[Dataset entries]
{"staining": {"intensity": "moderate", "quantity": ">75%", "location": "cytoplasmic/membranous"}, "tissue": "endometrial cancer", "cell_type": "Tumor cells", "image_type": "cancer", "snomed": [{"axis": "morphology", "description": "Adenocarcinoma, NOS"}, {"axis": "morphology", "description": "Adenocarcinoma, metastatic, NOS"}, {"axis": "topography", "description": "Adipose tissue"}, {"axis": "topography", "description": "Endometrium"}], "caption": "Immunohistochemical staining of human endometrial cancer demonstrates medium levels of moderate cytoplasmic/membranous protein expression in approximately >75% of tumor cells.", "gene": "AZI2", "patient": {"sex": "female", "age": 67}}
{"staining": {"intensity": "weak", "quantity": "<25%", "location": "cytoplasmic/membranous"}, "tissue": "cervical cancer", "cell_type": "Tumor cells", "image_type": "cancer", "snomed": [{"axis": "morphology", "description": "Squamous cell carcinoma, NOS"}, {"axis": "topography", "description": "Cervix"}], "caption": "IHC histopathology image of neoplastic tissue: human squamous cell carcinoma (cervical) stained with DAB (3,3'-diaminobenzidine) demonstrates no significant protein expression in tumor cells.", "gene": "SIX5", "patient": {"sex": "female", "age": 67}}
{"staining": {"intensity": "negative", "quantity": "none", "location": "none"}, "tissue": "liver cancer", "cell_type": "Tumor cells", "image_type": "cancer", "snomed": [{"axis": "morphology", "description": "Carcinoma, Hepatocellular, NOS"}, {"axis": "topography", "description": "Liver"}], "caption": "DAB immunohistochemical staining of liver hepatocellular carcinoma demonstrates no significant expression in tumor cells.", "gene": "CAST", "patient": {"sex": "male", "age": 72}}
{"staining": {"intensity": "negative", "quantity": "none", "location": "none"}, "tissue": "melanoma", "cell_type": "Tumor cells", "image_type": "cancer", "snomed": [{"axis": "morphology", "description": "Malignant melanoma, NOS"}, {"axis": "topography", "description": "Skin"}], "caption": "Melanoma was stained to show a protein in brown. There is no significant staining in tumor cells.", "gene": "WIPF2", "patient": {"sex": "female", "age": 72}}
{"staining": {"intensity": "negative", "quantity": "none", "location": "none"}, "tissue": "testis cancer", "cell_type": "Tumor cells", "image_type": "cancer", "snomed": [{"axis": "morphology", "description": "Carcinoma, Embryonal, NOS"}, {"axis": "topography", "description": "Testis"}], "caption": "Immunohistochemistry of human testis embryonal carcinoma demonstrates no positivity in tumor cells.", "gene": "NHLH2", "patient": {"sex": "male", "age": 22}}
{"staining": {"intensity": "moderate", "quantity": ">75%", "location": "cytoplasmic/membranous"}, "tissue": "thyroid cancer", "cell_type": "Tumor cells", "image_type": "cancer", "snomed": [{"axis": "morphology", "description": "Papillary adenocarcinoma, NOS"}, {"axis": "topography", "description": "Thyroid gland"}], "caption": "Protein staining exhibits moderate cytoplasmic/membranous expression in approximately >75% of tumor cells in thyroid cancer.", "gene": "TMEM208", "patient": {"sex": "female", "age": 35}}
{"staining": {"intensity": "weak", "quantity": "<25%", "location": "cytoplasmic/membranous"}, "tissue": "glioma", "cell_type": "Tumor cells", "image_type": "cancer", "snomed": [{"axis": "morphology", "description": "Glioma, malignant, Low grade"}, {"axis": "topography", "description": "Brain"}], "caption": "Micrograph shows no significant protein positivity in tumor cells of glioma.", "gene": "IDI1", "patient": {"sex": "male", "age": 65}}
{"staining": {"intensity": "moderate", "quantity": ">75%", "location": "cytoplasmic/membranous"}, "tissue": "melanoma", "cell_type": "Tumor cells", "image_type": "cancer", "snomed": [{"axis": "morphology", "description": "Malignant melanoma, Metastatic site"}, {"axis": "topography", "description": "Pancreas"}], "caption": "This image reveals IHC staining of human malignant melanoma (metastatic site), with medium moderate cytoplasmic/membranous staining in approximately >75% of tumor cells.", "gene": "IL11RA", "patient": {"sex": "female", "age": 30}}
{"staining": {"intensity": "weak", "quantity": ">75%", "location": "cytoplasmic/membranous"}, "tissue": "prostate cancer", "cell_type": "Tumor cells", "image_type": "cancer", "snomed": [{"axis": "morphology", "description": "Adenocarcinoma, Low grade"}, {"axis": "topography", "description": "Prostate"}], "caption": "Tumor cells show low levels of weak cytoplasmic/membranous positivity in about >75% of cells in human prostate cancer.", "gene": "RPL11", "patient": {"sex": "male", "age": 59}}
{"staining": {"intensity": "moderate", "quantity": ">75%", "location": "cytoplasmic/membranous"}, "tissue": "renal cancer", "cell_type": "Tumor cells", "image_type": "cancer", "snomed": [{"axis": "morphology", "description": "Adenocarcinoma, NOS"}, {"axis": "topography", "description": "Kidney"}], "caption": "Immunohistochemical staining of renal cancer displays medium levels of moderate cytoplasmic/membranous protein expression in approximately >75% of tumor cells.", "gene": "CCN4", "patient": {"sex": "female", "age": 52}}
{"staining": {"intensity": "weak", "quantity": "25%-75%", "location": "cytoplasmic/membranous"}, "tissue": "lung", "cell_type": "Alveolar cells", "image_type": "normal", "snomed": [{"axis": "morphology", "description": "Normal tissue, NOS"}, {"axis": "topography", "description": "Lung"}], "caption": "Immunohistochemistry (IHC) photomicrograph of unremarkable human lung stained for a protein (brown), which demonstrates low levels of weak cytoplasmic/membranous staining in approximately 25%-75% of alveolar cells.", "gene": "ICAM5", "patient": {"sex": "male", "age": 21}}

» **What you have to do**
Lines from the records above that hold "metastatic" are the ones to list.

» **Response area**
{"staining": {"intensity": "moderate", "quantity": ">75%", "location": "cytoplasmic/membranous"}, "tissue": "endometrial cancer", "cell_type": "Tumor cells", "image_type": "cancer", "snomed": [{"axis": "morphology", "description": "Adenocarcinoma, NOS"}, {"axis": "morphology", "description": "Adenocarcinoma, metastatic, NOS"}, {"axis": "topography", "description": "Adipose tissue"}, {"axis": "topography", "description": "Endometrium"}], "caption": "Immunohistochemical staining of human endometrial cancer demonstrates medium levels of moderate cytoplasmic/membranous protein expression in approximately >75% of tumor cells.", "gene": "AZI2", "patient": {"sex": "female", "age": 67}}
{"staining": {"intensity": "moderate", "quantity": ">75%", "location": "cytoplasmic/membranous"}, "tissue": "melanoma", "cell_type": "Tumor cells", "image_type": "cancer", "snomed": [{"axis": "morphology", "description": "Malignant melanoma, Metastatic site"}, {"axis": "topography", "description": "Pancreas"}], "caption": "This image reveals IHC staining of human malignant melanoma (metastatic site), with medium moderate cytoplasmic/membranous staining in approximately >75% of tumor cells.", "gene": "IL11RA", "patient": {"sex": "female", "age": 30}}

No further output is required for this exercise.